*Exercise*. Please write out exactly the lines of the data below from the line holding "### Environment Variables" through the line holding "### Configuration File", and leave out the rest.

(Saved data entries)
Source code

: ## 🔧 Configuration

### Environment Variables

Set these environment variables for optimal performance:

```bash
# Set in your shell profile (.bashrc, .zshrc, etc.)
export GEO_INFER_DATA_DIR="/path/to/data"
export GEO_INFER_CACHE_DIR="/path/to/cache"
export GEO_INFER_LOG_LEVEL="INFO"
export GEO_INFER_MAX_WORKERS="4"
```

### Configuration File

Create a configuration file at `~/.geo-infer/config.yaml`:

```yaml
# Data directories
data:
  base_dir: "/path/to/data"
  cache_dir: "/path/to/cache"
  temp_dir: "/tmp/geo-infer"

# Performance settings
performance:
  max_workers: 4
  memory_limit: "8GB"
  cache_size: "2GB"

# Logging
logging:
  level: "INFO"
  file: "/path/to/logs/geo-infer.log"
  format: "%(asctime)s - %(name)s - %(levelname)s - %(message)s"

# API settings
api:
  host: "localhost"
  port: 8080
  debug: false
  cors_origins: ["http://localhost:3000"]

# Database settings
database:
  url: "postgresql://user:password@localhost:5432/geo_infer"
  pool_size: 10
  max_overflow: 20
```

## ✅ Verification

*Task response*.
### Environment Variables

Set these environment variables for optimal performance:

```bash
# Set in your shell profile (.bashrc, .zshrc, etc.)
export GEO_INFER_DATA_DIR="/path/to/data"
export GEO_INFER_CACHE_DIR="/path/to/cache"
export GEO_INFER_LOG_LEVEL="INFO"
export GEO_INFER_MAX_WORKERS="4"
```

### Configuration File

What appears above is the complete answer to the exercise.